中日高橋宏斗投手(23)が、50日ぶりの1軍マウンドで8回2失点の好投を見せた。4月26日のヤクルト戦(バンテリンドーム)以来となる今季2勝目。

「久しぶりに大声援の中で投げることができてよかった」と、ファンで埋め尽くされた神宮のナイターの景色を感慨深げに振り返った。初回はわずか5球で3者凡退。2回は先頭の増田に内野安打を許したものの、宮本を二ゴロ併殺、武岡を156キロ直球で見逃し三振に仕留めた。3回から6回までは4イニング連続で3者凡退。味方打線の援護を受けると、最速157キロの直球を軸に6回まで外野へ飛ばされた打球はわずか1本と、相手打線を寄せ付けなかった。

7回は初めて得点圏に走者を背負い、宮本の右翼線適時二塁打と味方の失策も絡んで2点を失ったが、後続を断って切り抜けた。8回も無失点に抑え、守護神松山が9回を締めた。
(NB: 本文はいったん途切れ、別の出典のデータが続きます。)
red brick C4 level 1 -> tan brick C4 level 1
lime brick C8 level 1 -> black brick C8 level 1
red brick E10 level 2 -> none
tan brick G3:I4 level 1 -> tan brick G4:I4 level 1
「どうなるか分からなかったので、とても不安でした」と率直に久々の1軍登板を振り返った右腕。それでも井上監督は「2軍でいろいろ勉強させてよかったと思える投球でした、すごくよかった」と笑顔。2軍では投手コーチや後輩と練習後に投球の基本動作などを見直してきた。「今まで働けていなかったので、次以降が大事になる」と語り、後半戦での巻き返しを力強く誓った。